Not content with shearing it of every vestige of the subtlety and dry wit that permeates Nicholas Monsarrat's prose and replacing the carefully-drawn relationships between characters with crude soap-opera sensationalism, the adaptation has managed to shoe-horn in a startling amount of 'original' material, including some distinctly pointed social comment.

Among the glaring examples, when a sailor finds his wife is pregnant as the result of an affair, the adaptation includes a lengthy and unlikely dialogue in which the wronged seaman discusses with an officer whether the child needs the love of two parents if it is to thrive. This intrusion completely contradicts the rather less emotionally incontinent novel, in which the unhappy man simply answers an unspoken question with terse and pathetic dignity, "The kid'll be mine, sir, and that's all there is to it."

In the book, the sailor goes AWOL so he can stay at home to guard his wife until her lover leaves the country a week later. This attitude obviously doesn't suit the dramatist, who rewrites the story to have the seaman miss his ship's departure - potential desertion with severe penalties attached - in order to to change and feed the baby until he thinks his young wife has learnt to care for it properly.

Worst of all, though, is the piece on oil tankers. Writing from the heart - the heart of an experienced Naval Officer rather than a media luvvie with an axe to grind - Monsarrat's narrative voice comments on the men who crew the flammable ships:
'Aboard Compass Rose, as in every escort that crossed the Atlantic, there had developed an unstinting admiration of the men who sailed in oil-tankers.[...] The stuff they carried - the life-blood of the whole war - was the most treacherous cargo of all; a single torpedo, a single small bomb, even a stray shot from a machine-gun could transform their ship into a torch.[...]
It was these expendable seamen who were the real 'petrol coupons' - the things one could wangle from the garage on the corner; and whenever sailors saw or read of petrol being wasted or stolen, they saw the cost in lives as well, peeping from behind the headlines or the music-hall joke, feeding their anger and disgust.'
In the BBC's version of the same piece, the spivs and Flash Harries of the music-hall jokes have vanished, replaced by more fashionable hate figures for the benefit of today's listeners. The reaction to the waste of petrol, completely rewritten to a new agenda, now runs thus:
'I recall those letters to our more upmarket papers, such as the Times, from readers, almost invariably snug in the Home Counties, vociferously denouncing the Government for their 'socialistic' policy of petrol rationing, demanding their perfect right to drive in their fat, fast cars to whatever race track or pheasant shoot they chose to attend.'
If, as A. A. Milne once said, dramatising another writer's work is leaving your own fingermarks in someone else's bread and butter, the BBC has thrown the plate on the floor and trodden the lot into the carpet with muddy boots.

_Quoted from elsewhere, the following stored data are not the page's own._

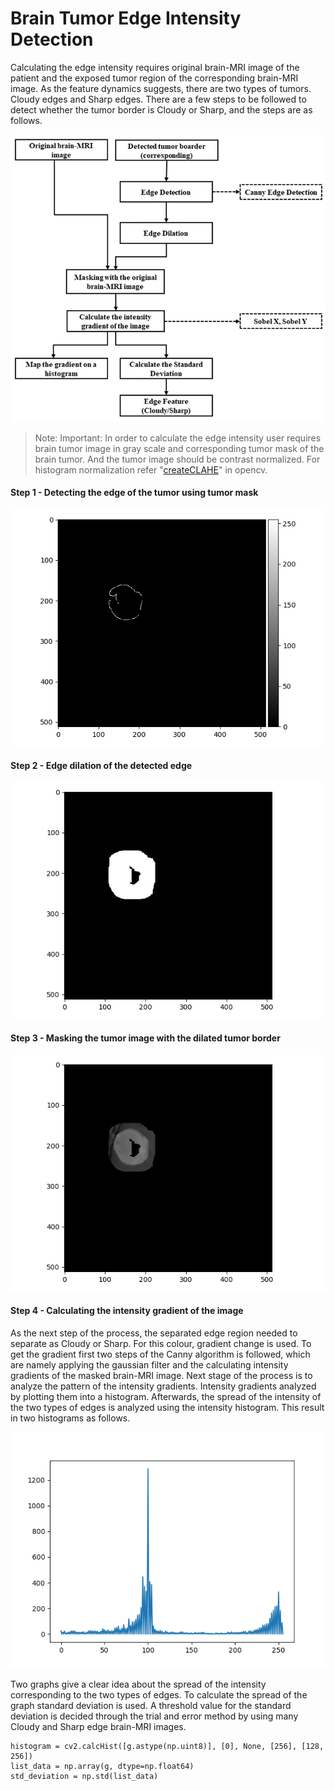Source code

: # Brain Tumor Edge Intensity Detection

Calculating the edge intensity requires original brain-MRI image of the patient and the 
exposed tumor region of the corresponding brain-MRI image. As the feature dynamics suggests, 
there are two types of tumors. Cloudy edges and Sharp edges. There are a few steps to be followed
to detect whether the tumor border is Cloudy or Sharp, and the steps are as follows.

![img.png](images/overall-flow.png)

> Note: Important: In order to calculate the edge intensity user requires brain tumor image in gray
scale and corresponding tumor mask of the brain tumor. And the tumor image should be contrast normalized.
> For histogram normalization refer "[createCLAHE](https://docs.opencv.org/4.6.0/d5/daf/tutorial_py_histogram_equalization.html)" in opencv.

#### Step 1 - Detecting the edge of the tumor using tumor mask

![<img src="imag_1.png"/>](images/edge-detected.png)

#### Step 2 - Edge dilation of the detected edge

![<img src="imag_2.png"/>](images/edge-dilated.png)

#### Step 3 - Masking the tumor image with the dilated tumor border

![<img src="imag_3.png"/>](images/masked.png)

#### Step 4 - Calculating the intensity gradient of the image

As the next step of the process, the separated edge region needed to separate as 
Cloudy or Sharp. For this colour, gradient change is used. To get the gradient 
first two steps of the Canny algorithm is followed, which are namely applying 
the gaussian filter and the calculating intensity gradients of the masked brain-MRI 
image. Next stage of the process is to analyze the pattern of the intensity gradients. 
Intensity gradients analyzed by plotting them into a histogram. Afterwards, the spread 
of the intensity of the two types of edges is analyzed using the intensity histogram. 
This result in two histograms as follows.

![<img src="imag_4.png"/>](images/histogram.png)

Two graphs give a clear idea about the spread of the intensity corresponding to the 
two types of edges. To calculate the spread of the graph standard deviation is used. 
A threshold value for the standard deviation is decided through the trial and error 
method by using many Cloudy and Sharp edge brain-MRI images.

```
histogram = cv2.calcHist([g.astype(np.uint8)], [0], None, [256], [128, 256])
list_data = np.array(g, dtype=np.float64)
std_deviation = np.std(list_data)
```

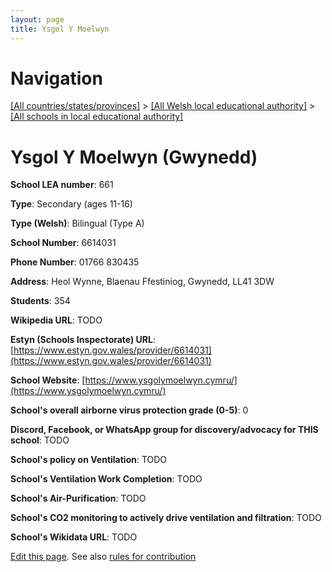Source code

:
 ```yaml
---
layout: page
title: Ysgol Y Moelwyn
---
```

# Navigation

[[All countries/states/provinces]](../../..) > [[All Welsh local educational authority]](../..) > [[All schools in local educational authority]](..)

# Ysgol Y Moelwyn (Gwynedd)

**School LEA number**: 661

**Type**: Secondary (ages 11-16)

**Type (Welsh)**: Bilingual (Type A)

**School Number**: 6614031

**Phone Number**: 01766 830435

**Address**: Heol Wynne, Blaenau Ffestiniog, Gwynedd, LL41 3DW

**Students**: 354

**Wikipedia URL**: TODO

**Estyn (Schools Inspectorate) URL**: [https://www.estyn.gov.wales/provider/6614031](https://www.estyn.gov.wales/provider/6614031)

**School Website**: [https://www.ysgolymoelwyn.cymru/](https://www.ysgolymoelwyn.cymru/)

**School's overall airborne virus protection grade (0-5)**: 0

**Discord, Facebook, or WhatsApp group for discovery/advocacy for THIS school**: TODO

**School's policy on Ventilation**: TODO

**School's Ventilation Work Completion**: TODO

**School's Air-Purification**: TODO

**School's CO2 monitoring to actively drive ventilation and filtration**: TODO

**School's Wikidata URL**: TODO




[Edit this page](https://github.com/ventilate-schools/Wales/edit/prif/./Gwynedd/Ysgol_Y_Moelwyn.md). See also [rules for contribution](../../../contribution-rules/)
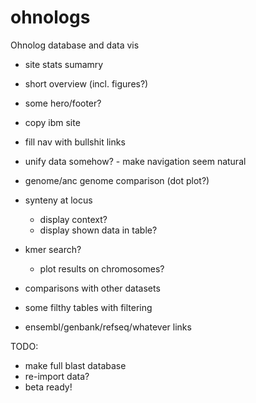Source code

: # ohnologs

Ohnolog database and data vis

- site stats sumamry
- short overview (incl. figures?)
- some hero/footer?
- copy ibm site
- fill nav with bullshit links
- unify data somehow? - make navigation seem natural

- genome/anc genome comparison (dot plot?)

- synteny at locus

  - display context?
  - display shown data in table?

- kmer search?

  - plot results on chromosomes?

- comparisons with other datasets

- some filthy tables with filtering

- ensembl/genbank/refseq/whatever links

TODO:

- make full blast database
- re-import data?
- beta ready!
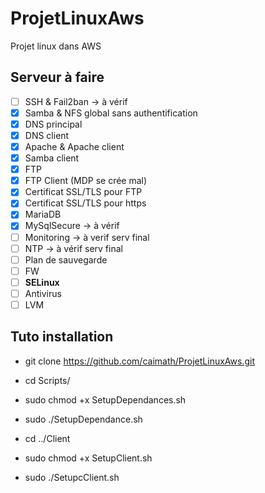# ProjetLinuxAws

Projet linux dans AWS  

## Serveur à faire

* [ ] SSH & Fail2ban -> à vérif
* [x] Samba & NFS global sans authentification
* [x] DNS principal
* [x] DNS client
* [x] Apache & Apache client
* [x] Samba client
* [x] FTP
* [x] FTP Client (MDP se crée mal)
* [x] Certificat SSL/TLS pour FTP
* [x] Certificat SSL/TLS pour https
* [x] MariaDB
* [x] MySqlSecure -> à vérif
* [ ] Monitoring -> à verif serv final
* [ ] NTP -> à vérif serv final
* [ ] Plan de sauvegarde
* [ ] FW
* [ ] **SELinux**
* [ ] Antivirus
* [ ] LVM

## Tuto installation

* git clone https://github.com/caimath/ProjetLinuxAws.git
* cd Scripts/
* sudo chmod +x SetupDependances.sh
* sudo ./SetupDependance.sh

* cd ../Client
* sudo chmod +x SetupClient.sh
* sudo ./SetupcClient.sh
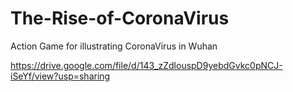 # The-Rise-of-CoronaVirus
Action Game for illustrating CoronaVirus in Wuhan

https://drive.google.com/file/d/143_zZdlouspD9yebdGvkc0pNCJ-iSeYf/view?usp=sharing
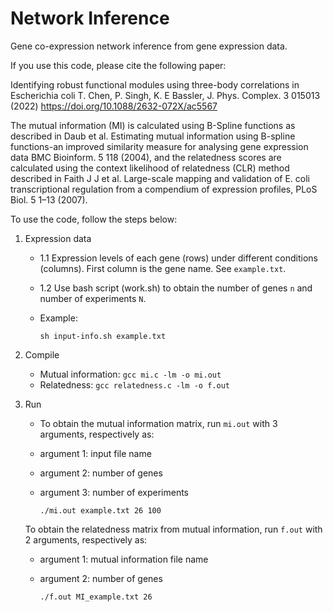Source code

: # Network Inference

Gene co-expression network inference from gene expression data.

If you use this code, please cite the following paper: 

Identifying robust functional modules using three-body correlations in Escherichia coli
T. Chen, P. Singh, K. E Bassler, J. Phys. Complex. 3 015013 (2022)
https://doi.org/10.1088/2632-072X/ac5567 

The mutual information (MI) is calculated using B-Spline functions as described in Daub et al. Estimating mutual information using B-spline functions-an improved similarity measure for analysing gene expression data BMC Bioinform. 5 118 (2004), and the relatedness scores are calculated using the context likelihood of relatedness (CLR) method described in Faith J J et al. Large-scale mapping and validation of E. coli transcriptional regulation from a compendium of expression profiles, PLoS Biol. 5 1–13 (2007).

To use the code, follow the steps below:

1. Expression data

	* 1.1 Expression levels of each gene (rows) under different conditions (columns). First column is the gene name. See `example.txt`. 
	* 1.2 Use bash script (work.sh) to obtain the number of genes `n` and number of experiments `N`. 
	* Example:

		`sh input-info.sh example.txt` 


2. Compile

	* Mutual information: 
		`gcc mi.c -lm -o mi.out`
	* Relatedness:
		`gcc relatedness.c -lm -o f.out`


3. Run
	* To obtain the mutual information matrix, run `mi.out` with 3 arguments, respectively as:
	* argument 1: input file name
	* argument 2: number of genes
	* argument 3: number of experiments

		`./mi.out example.txt 26 100`

	To obtain the relatedness matrix from mutual information, run `f.out` with 2 arguments, respectively as:
	* argument 1: mutual information file name
	* argument 2: number of genes

		`./f.out MI_example.txt 26`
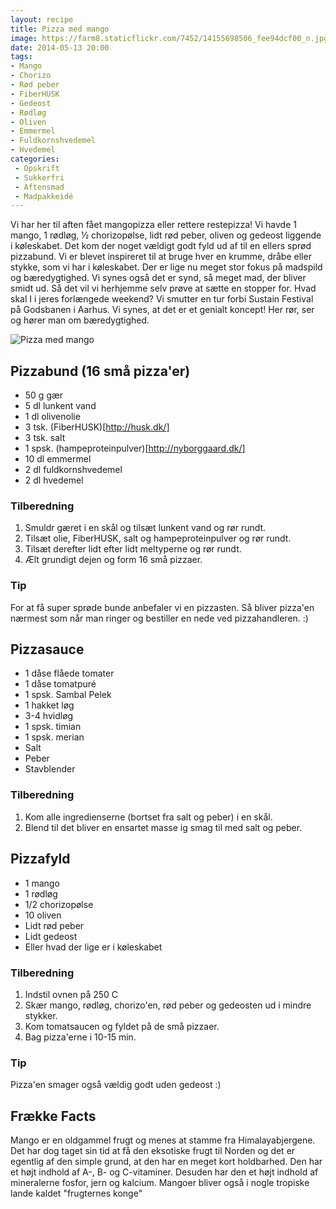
 ```yaml
---
layout: recipe
title: Pizza med mango
image: https://farm8.staticflickr.com/7452/14155698506_fee94dcf00_n.jpg
date: 2014-05-13 20:00
tags:
- Mango
- Chorizo
- Rød peber
- FiberHUSK
- Gedeost
- Rødløg
- Oliven
- Emmermel
- Fuldkornshvedemel
- Hvedemel
categories:
 - Opskrift
 - Sukkerfri
 - Aftensmad
 - Madpakkeidé
---
```


Vi har her til aften fået mangopizza eller rettere restepizza! Vi havde 1 mango, 1 rødløg, ½ chorizopølse, lidt rød peber, oliven og gedeost liggende i køleskabet. Det kom der noget vældigt godt fyld ud af til en ellers sprød pizzabund. Vi er blevet inspireret til at bruge hver en krumme, dråbe eller stykke, som vi har i køleskabet. Der er lige nu meget stor fokus på madspild og bæredygtighed. Vi synes også det er synd, så meget mad, der bliver smidt ud. Så det vil vi herhjemme selv prøve at sætte en stopper for. 
Hvad skal I i jeres forlængede weekend? Vi smutter en tur forbi Sustain Festival på Godsbanen i Aarhus. Vi synes, at det er et genialt koncept! Her rør, ser og hører man om bæredygtighed.

![Pizza med mango](https://farm8.staticflickr.com/7452/14155698506_fee94dcf00_z.jpg)


## Pizzabund (16 små pizza'er)
- 50 g gær
- 5 dl lunkent vand
- 1 dl olivenolie
- 3 tsk. (FiberHUSK)[http://husk.dk/]
- 3 tsk. salt
- 1 spsk. (hampeproteinpulver)[http://nyborggaard.dk/]
- 10 dl emmermel
- 2 dl fuldkornshvedemel
- 2 dl hvedemel

### Tilberedning
1) Smuldr gæret i en skål og tilsæt lunkent vand og rør rundt.
2) Tilsæt olie, FiberHUSK, salt og hampeproteinpulver og rør rundt.
3) Tilsæt derefter lidt efter lidt meltyperne og rør rundt.
4) Ælt grundigt dejen og form 16 små pizzaer.


### Tip 
For at få super sprøde bunde anbefaler vi en pizzasten. Så bliver pizza'en nærmest som når man ringer og bestiller en nede ved pizzahandleren. :)

## Pizzasauce 
- 1 dåse flåede tomater
- 1 dåse tomatpuré
- 1 spsk. Sambal Pelek
- 1 hakket løg
- 3-4 hvidløg
- 1 spsk. timian
- 1 spsk. merian
- Salt
- Peber
- Stavblender



### Tilberedning
1) Kom alle ingredienserne (bortset fra salt og peber) i en skål.
2) Blend til det bliver en ensartet masse ig smag til med salt og peber.

## Pizzafyld
- 1 mango
- 1 rødløg
- 1/2 chorizopølse
- 10 oliven
- Lidt rød peber
- Lidt gedeost
- Eller hvad der lige er i køleskabet




### Tilberedning
1) Indstil ovnen på 250 C 
2) Skær mango, rødløg, chorizo'en, rød peber og gedeosten ud i mindre stykker.
3) Kom tomatsaucen og fyldet på de små pizzaer.
4) Bag pizza'erne i 10-15 min.






### Tip 

Pizza'en smager også vældig godt uden gedeost :)







## Frække Facts
Mango er en oldgammel frugt og menes at stamme fra Himalayabjergene. Det har dog taget sin tid at få den eksotiske frugt til Norden og det er egentlig af den simple grund, at den har en meget kort holdbarhed. Den har et højt indhold af A-, B- og C-vitaminer. 
Desuden har den et højt indhold af mineralerne fosfor, jern og kalcium. Mangoer bliver også i nogle tropiske lande kaldet "frugternes konge"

Update: Turns out I wasn't the only one to spot this and think it deserved a post; the perceptive Paul Marks at Counting Cats has documented and commented on several of the other instances in that episode of what he rightly calls 'socialist propaganda'.

Saturday 25 February 2012


...just having a difficult few weeks.

My thanks to those who continue to drop in; topicality isn't on the menu at the moment, but if you fancy passing an idle few minutes browsing through some of the 500-odd ramblings in the archive, please be my guest.

Normal service will be resumed in the near future.